A developer is suing Nevada’s Division of Water Resources after the state again denied plans to construct new homes at Coyote Springs, the latest setback in a decades-long effort to build a sprawling master-planned community about 50 miles north of Las Vegas. 

Coyote Springs Investment, the company behind the proposed Coyote Springs master-planned community, alleges that state officials made a series of decisions that amount to an “unconstitutional taking” of the water rights it owns and planned to use.

The complaint, filed Friday in Clark County District Court, comes amid existing litigation over an administrative ruling by State Engineer Tim Wilson, who leads the division as Nevada’s top water official. 

That ruling, issued in June, declared a limit on groundwater pumping across a roughly 50,000 square-mile area in Southern Nevada that includes Coyote Springs. Several water users in the area, including Coyote Springs, are challenging the order in court.

Wilson ruled that using groundwater in excess of the cap could eventually dry up critical springs that serve as habitat for the endangered Moapa dace and the headwaters of the Muddy River, which flows into Lake Mead and helps bolster Southern Nevada’s Colorado River water supply.

The order set the cap at 8,000 acre-feet, a unit that describes the amount of water needed to fill an acre of land to a depth of one foot. But past state officials, over the last century, have awarded various businesses, landowners and governmental entities, from NV Energy to the Moapa Valley Water District, rights to use nearly five times that amount of water.

It means the area is over-appropriated: There are more rights to water on paper than there is water to go around. And that dynamic has created uncertainty around how to move forward. 

In addition, Wilson’s order approved managing the area as a regional unit, moving away from the state’s traditional approach for managing water. Many hydrologists argue that this regional approach better reflects modern science, but it could change what entities have priority rights to water. Typically, those with the oldest rights to water get their water first in times of scarcity.

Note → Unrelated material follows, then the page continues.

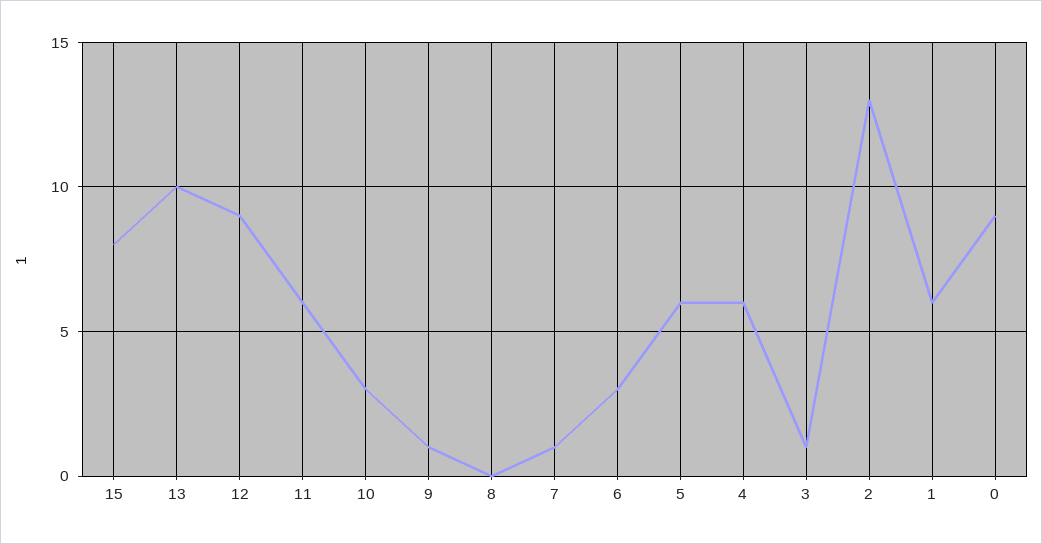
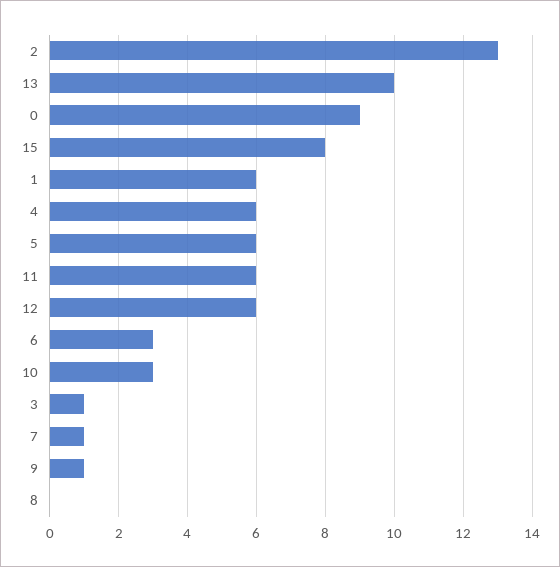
12: 9 -> 6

Coyote Springs argues that the state’s ruling, and decision-making pattern proceeding it, constitutes inverse condemnation, where a governmental entity takes private property without paying just compensation. The developer argues that the state changed the rules of the game, even after it spent more than $200 million in infrastructure, often with the approvals of state officials.

A lawyer for the developer wrote in the complaint that the state’s actions have “had a massive, [devastating] and continuing economic impact” depriving Coyote Springs from using its property. 

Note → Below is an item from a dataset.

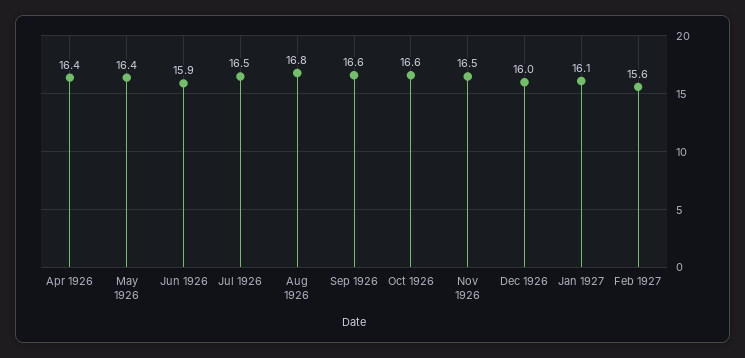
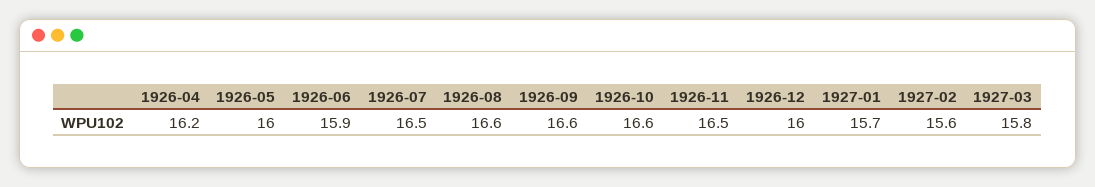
Apr 1926: 16.4 -> 16.2
May 1926: 16.4 -> 16
Aug 1926: 16.8 -> 16.6
Jan 1927: 16.1 -> 15.7
1927-03: none -> 15.8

Steven Silva, an eminent domain lawyer for landowners and agencies, said, in general, that it’s possible for inverse condemnation cases to prevail. But the landowner has the burden of proof and must satisfy six elements set out by the Nevada Supreme Court.

“It's difficult to prove, and it's not a commentary on the underlying facts,” said Silva, who is also a property law instructor at Truckee Meadows Community College. 

Although the complaint is aimed at the state, Coyote Springs included language to potentially add defendants that “may have conspired with the State and/or participated in the wrongful events and happenings and proximately caused the injuries and damages herein alleged.”

The litigation marks the second time Coyote Springs has sued the state over the past two years. In 2018, Coyote Springs filed a complaint after the state engineer said he was not planning to approve subdivision maps for new homes because of the uncertainty around water availability. 

That same year, Coyote Springs sued the Las Vegas Valley Water District. 

Through what is known as a General Improvement District, the water district would serve as the purveyor for Coyote Springs. But since 2017, the water district has repeatedly raised concerns that there is not enough groundwater available in the area to support homes at Coyote Springs.

In the case against the state, the water district was brought in as a participant.

The state lawsuit resulted in a settlement agreement and eventually the conditional approval of subdivision maps. But the state still had not given its final approval to build new homes, delays that Coyote Springs describes as “unreasonable.” On June 17, two days after Wilson’s ruling was issued, the state recommended denial of the conditionally approved maps over water quantity concerns.

That action prompted the renewed litigation.

The state engineer’s office declined to comment. But in the past, state officials have said that there has long been uncertainty about water availability where Coyote Springs wants to build.